The difference between the example you show is that, in my second call to the model the prediction (model output) from the first call is used as an input without using detach .
Thanks for the code! The error is expected as none of the tensors is attached to a computation graph:
loss = F.mse_loss(gt, pred_new)
gt is the target tensor created directly via gt = torch.randn(1, 10) while pred_new is created in the no_grad() context so also not attached to a computation graph.
Could you explain which gradients the backward() call should calculate?
I have grad_fn for the operations from inp1 and inp2 to the output pred. I want the gradients to computed for that part of the code but with respect to the loss calculated with the mse_loss.

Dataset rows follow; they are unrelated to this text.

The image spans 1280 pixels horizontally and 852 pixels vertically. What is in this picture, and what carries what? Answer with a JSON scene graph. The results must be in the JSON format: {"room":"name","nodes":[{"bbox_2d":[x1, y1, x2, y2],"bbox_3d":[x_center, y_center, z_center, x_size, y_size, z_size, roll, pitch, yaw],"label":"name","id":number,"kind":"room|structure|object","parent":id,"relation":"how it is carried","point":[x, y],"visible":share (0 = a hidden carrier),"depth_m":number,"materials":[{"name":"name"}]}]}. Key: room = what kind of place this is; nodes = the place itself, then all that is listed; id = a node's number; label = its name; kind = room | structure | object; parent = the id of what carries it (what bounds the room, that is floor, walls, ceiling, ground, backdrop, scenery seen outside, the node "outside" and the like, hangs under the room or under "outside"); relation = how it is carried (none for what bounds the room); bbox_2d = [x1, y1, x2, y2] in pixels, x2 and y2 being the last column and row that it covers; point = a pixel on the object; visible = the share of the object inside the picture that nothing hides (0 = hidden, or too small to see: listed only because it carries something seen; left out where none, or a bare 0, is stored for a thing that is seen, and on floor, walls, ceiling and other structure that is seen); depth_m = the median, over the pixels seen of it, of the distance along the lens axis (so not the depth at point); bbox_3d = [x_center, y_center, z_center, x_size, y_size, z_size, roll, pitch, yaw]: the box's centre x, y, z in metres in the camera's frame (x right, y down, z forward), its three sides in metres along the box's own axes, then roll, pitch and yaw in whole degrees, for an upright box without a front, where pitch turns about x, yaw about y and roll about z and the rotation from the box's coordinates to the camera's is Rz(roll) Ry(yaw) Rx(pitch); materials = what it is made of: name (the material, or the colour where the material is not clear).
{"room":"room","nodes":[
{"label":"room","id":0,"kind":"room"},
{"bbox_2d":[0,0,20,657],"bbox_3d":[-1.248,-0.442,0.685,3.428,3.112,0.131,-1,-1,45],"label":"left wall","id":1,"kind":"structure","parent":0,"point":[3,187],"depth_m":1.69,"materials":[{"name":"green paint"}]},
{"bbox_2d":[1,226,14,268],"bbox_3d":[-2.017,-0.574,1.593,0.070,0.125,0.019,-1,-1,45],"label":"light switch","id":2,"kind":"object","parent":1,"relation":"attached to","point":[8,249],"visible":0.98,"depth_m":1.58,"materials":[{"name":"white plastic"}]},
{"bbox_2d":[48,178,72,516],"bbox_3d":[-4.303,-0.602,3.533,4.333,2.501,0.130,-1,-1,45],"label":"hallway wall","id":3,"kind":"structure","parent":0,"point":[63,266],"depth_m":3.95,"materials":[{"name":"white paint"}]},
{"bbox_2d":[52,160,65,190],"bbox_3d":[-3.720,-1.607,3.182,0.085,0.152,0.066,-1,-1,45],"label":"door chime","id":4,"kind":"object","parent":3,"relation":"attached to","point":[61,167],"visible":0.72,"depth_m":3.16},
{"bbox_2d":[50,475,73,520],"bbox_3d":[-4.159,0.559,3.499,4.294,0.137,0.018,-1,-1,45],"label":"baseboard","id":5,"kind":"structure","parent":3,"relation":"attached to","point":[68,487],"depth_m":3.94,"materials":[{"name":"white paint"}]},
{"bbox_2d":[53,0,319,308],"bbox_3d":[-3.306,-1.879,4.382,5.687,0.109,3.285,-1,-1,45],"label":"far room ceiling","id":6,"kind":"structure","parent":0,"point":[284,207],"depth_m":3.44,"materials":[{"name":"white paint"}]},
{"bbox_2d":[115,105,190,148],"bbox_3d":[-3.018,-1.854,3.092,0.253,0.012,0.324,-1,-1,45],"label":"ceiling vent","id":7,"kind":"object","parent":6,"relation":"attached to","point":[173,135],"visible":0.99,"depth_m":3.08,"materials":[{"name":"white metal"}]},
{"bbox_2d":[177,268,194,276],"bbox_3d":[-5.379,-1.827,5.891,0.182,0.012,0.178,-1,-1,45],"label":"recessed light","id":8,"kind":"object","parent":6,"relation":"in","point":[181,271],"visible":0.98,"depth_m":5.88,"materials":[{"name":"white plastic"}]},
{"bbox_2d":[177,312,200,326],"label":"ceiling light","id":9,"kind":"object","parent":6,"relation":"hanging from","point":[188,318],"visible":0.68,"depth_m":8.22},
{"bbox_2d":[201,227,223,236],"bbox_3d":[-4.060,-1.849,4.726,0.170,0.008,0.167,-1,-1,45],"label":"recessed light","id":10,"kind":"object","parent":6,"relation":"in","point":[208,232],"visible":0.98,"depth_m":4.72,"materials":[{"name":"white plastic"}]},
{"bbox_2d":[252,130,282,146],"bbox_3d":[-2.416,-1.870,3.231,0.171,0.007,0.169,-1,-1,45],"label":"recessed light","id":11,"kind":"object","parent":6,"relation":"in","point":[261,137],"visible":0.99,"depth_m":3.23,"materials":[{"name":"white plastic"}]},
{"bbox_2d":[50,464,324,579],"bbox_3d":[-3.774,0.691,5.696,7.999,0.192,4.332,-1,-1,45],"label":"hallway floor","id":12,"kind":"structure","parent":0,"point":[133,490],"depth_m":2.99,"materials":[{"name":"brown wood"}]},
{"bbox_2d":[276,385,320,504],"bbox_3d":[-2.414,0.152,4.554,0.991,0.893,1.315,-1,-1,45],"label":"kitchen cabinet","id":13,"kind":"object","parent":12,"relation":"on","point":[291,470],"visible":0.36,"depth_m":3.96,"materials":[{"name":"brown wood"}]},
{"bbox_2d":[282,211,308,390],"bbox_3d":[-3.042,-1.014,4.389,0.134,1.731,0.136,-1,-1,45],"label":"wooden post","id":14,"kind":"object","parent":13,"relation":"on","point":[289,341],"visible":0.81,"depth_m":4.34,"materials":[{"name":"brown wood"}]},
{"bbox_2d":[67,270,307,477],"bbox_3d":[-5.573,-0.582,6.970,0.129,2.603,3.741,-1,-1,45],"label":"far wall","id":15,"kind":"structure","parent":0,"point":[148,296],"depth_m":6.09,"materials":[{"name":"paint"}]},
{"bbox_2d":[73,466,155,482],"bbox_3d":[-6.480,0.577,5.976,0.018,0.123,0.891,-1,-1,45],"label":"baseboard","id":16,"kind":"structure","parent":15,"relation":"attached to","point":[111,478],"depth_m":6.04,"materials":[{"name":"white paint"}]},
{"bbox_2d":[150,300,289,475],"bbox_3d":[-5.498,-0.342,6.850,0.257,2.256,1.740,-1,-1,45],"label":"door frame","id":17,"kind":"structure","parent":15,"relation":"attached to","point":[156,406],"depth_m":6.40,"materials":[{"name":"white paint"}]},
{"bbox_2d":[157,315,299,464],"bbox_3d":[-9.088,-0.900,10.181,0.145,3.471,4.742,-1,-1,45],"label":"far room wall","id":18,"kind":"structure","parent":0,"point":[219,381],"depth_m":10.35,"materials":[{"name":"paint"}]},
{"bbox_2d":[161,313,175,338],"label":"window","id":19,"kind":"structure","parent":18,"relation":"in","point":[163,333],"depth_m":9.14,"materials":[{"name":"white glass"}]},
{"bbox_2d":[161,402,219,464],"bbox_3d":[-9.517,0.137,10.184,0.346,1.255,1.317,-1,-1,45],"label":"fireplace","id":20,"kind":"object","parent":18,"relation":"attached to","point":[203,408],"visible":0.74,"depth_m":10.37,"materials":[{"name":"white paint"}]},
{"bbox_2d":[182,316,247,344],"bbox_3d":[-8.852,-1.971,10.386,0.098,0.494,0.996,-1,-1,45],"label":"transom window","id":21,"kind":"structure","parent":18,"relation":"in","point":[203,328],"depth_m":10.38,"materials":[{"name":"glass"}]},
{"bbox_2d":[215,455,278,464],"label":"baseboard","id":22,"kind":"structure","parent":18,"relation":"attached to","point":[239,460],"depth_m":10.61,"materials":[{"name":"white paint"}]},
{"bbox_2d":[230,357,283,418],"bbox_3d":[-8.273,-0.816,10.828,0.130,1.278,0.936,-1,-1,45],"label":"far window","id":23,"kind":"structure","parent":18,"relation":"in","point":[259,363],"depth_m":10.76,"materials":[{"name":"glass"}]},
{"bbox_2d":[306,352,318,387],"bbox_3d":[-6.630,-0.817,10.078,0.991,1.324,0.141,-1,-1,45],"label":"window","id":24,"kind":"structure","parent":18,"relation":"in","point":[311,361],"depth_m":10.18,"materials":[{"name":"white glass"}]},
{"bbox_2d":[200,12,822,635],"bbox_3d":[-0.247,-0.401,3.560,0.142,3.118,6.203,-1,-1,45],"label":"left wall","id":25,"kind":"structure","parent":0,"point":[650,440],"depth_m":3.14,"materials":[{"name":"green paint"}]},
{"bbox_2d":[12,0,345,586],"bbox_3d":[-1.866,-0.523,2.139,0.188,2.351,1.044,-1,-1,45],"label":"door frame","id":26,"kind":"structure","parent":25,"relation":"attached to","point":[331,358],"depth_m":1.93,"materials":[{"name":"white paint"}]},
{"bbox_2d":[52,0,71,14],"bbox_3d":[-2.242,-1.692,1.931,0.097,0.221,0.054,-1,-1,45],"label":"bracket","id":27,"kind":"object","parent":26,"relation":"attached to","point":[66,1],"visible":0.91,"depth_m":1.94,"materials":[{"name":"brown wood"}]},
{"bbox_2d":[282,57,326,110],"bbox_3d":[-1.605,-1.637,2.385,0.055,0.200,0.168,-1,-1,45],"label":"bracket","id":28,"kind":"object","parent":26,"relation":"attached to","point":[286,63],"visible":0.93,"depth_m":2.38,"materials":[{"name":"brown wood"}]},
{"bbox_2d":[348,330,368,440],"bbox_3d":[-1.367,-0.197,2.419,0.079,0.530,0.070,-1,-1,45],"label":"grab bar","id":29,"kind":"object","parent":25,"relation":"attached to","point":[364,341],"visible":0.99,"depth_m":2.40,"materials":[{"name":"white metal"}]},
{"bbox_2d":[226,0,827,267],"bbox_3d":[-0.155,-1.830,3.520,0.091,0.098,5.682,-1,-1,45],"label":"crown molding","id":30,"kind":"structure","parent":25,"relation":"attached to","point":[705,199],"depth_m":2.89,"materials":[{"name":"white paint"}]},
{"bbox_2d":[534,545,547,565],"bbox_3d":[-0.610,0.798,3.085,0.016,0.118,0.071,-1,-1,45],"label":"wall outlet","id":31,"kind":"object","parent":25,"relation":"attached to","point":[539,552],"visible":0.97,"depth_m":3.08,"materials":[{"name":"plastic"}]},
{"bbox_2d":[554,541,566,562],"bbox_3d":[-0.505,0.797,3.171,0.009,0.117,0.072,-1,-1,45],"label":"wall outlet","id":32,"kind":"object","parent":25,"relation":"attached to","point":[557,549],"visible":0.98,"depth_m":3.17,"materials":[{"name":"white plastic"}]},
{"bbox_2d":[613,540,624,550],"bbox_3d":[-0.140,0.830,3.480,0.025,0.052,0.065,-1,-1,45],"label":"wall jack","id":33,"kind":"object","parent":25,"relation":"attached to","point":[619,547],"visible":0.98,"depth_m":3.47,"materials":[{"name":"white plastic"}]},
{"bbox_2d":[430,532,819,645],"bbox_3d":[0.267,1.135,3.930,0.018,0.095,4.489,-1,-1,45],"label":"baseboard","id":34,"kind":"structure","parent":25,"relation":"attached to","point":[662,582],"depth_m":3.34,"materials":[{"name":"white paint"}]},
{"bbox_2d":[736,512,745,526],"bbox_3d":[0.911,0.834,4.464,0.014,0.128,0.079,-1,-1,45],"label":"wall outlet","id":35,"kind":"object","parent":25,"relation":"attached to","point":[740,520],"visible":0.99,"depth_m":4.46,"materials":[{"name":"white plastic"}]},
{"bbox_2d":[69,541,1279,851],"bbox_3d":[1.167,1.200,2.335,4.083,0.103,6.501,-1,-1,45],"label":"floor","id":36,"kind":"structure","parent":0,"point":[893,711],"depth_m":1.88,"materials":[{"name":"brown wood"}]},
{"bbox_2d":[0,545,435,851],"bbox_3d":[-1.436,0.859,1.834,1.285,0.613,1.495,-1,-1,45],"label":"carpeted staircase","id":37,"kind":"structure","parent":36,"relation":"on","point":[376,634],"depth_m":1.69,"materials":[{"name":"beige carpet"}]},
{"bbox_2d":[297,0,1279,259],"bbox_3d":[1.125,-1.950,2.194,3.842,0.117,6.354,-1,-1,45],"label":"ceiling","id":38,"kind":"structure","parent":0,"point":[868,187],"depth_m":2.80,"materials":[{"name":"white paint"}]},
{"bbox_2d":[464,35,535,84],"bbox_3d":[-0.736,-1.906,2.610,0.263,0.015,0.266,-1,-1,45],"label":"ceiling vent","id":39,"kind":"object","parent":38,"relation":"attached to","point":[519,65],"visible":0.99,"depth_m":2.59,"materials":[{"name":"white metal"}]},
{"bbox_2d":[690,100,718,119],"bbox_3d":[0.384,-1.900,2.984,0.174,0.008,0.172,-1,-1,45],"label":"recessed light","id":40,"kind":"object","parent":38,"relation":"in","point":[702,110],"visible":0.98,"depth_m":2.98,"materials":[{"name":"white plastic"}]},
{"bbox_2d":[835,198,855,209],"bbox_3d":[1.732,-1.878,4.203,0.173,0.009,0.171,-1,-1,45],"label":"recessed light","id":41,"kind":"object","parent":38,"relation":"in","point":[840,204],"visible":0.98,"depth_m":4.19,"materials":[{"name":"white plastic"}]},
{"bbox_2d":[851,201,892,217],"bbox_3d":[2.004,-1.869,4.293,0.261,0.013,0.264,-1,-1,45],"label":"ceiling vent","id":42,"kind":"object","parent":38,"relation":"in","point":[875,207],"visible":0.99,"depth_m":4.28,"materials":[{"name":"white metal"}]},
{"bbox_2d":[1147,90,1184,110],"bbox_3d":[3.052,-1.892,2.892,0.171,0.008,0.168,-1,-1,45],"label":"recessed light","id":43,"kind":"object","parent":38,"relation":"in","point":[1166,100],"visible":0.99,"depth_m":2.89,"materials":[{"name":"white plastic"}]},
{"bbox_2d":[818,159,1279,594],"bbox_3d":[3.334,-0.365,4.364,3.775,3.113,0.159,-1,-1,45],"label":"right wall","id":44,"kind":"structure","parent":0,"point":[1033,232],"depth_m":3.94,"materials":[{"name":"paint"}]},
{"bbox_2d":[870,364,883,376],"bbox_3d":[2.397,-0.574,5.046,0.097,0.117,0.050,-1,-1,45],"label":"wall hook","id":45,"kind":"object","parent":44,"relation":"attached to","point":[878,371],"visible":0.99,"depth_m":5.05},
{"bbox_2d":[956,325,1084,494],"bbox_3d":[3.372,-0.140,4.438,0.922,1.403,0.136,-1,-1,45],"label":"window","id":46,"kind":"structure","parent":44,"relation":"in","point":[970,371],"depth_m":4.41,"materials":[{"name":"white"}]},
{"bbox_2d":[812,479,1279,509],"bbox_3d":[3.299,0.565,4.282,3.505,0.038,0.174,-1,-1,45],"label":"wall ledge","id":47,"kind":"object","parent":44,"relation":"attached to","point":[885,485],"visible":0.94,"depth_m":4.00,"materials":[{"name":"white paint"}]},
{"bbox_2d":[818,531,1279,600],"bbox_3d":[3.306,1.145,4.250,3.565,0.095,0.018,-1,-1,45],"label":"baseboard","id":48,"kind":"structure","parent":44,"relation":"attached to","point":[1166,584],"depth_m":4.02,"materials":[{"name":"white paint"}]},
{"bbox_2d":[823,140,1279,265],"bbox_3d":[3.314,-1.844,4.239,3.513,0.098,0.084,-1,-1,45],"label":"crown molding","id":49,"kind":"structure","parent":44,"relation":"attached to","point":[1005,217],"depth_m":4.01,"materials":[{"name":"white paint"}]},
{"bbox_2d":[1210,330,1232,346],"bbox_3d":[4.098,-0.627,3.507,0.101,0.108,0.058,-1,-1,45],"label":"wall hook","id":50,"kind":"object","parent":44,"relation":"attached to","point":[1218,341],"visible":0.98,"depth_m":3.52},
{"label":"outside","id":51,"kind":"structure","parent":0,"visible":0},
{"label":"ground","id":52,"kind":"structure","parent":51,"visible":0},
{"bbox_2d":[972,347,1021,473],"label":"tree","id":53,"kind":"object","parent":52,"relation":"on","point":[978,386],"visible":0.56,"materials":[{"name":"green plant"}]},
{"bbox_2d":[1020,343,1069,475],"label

so the parameters of the model can be updated with the step function of the optimizer.
I feel one way I could achieve this is by writing the code like this. Could you verify the effect of the deepcopy from copy? What happens when the model is loaded on the GPU?
import torch
import torch.nn as nn
import torch.nn.functional as F
from torch.optim import SGD
import copy
class Model(nn.Module):
def __init__(self, grayscale=False):
super().__init__()
self.inp1 = nn.Linear(10, 2)
self.inp2 = nn.Linear(10,2)
self.out = nn.Linear(4, 10)
def forward(self, im1, im2):
im1 = self.inp1(im1)
im2 = self.inp2(im2)
return self.out(torch.concat([im1, im2], axis=1))
model = Model()
optimizer = SGD(model.parameters(), lr=0.01, momentum=0.9)
loss_model = copy.deepcopy(model)
inp1 = torch.randn(1, 10)
inp2 = torch.randn(1, 10)
gt = torch.randn(1, 10)
pred = model(inp1, inp2)
loss_model = copy.deepcopy(model)
pred_new = loss_model(pred, inp1)
loss = F.mse_loss(inp1, pred_new)
loss.backward()
optimizer.step()
Also the memory footprint of the training is super high due to the copy of the model with all its parameters. Is their an elegant method to prevent the copy of the model to achieve the same results?